E qual è invece il secondo fattore?
Sul fronte delle forniture energetiche possiamo contare su un minimo di diversificazione grazie a Libia e Algeria e non essere quindi totalmente dipendenti dal gas che arriva dall’Est Europa. Intendiamoci, se l’inverno sarà rigido non è che staremo benissimo, ma forse meno male degli altri. Su questo fronte c’è non poca incertezza e occorrono anche accordi politici internazionali per evitare brutte sorprese.
L’inflazione dell’Eurozona continua a crescere, ma secondo Christine Lagarde si modererà l’anno prossimo e nel medio termine resterà sotto il 2%. Andrà realmente così?
Nessuno può dirlo con certezza, anche perché i sistemi di misurazione dell’inflazione appaiono antiquati e potrebbero non riuscire a misurare pienamente l’andamento dei prezzi, il loro peso reale per le tasche dei cittadini. Basti pensare a tutti quelli legati alle nuove professioni digitali. Purtroppo non sembra esserci una modalità ottimale per perfezionare i panieri.
L’amministratore delegato di Deutsche Bank, Christian Sewing, ha però evidenziato la necessità che le Banche centrali prendano quanto prima contromisure, ovvero il rialzo dei tassi, rispetto a un’inflazione che sta salendo rapidamente.
Andrebbe intanto ricordato che a Deutsche Bank hanno superato un momento di grande difficoltà grazie anche all’aiuto benevolo della Bce e sono quindi forse gli ultimi che si dovrebbero lamentare. È ovvio però che i tassi troppo bassi sono un problema serio per le banche, perché non possono guadagnare dall’intermediazione del credito. A quel punto devono alzare le commissioni o tagliare i costi diminuendo sportelli e personale.

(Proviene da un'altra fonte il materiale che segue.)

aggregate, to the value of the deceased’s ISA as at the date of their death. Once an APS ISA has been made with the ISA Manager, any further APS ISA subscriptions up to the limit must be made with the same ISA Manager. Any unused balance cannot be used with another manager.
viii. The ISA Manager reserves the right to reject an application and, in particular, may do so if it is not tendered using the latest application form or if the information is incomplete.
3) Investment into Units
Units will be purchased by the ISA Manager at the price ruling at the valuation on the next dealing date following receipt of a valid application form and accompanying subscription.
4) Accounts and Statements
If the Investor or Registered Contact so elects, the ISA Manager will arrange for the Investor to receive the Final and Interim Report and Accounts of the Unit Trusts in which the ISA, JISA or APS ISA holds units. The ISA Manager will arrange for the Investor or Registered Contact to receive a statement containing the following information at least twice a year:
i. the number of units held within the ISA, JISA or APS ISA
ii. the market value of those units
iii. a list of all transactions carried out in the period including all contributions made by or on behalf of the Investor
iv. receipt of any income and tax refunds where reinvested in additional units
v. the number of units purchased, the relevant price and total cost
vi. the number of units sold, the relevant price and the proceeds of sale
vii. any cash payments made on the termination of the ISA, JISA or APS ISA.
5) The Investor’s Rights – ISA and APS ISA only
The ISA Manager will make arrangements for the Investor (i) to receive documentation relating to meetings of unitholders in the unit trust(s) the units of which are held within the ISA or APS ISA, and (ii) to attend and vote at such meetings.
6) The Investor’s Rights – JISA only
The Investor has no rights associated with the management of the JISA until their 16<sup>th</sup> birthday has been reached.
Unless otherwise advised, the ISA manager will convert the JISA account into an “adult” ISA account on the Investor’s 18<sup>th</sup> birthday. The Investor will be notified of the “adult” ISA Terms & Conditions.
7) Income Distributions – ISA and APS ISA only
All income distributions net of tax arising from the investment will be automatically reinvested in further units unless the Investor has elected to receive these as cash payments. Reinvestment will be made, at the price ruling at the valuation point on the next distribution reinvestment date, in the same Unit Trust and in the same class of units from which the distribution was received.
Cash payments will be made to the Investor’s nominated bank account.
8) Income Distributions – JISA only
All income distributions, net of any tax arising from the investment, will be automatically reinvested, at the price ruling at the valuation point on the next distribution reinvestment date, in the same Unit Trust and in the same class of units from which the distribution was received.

Con le conseguenze che ciò comporta per i risparmiatori e i lavoratori.
Le parole di Sewing ricordano anche l’insofferenza tedesca per l’inflazione. Secondo lei, vedremo aumentare il pressing della Germania sulla Bce nei prossimi mesi per cambiare rotta rispetto alla politiche espansive?
Probabilmente sì, dipende anche dal tipo di accordo di governo che si troverà a Berlino e dalle leve che avranno in mano i liberali di Fdp, per i quali il problema inflazione è tra le priorità. La Merkel metteva d’accordo tutti, con risultati di stabilità o anche di immobilità, ma non si intravvede qualcun altro con la stessa capacità mediatoria nel panorama politico tedesco.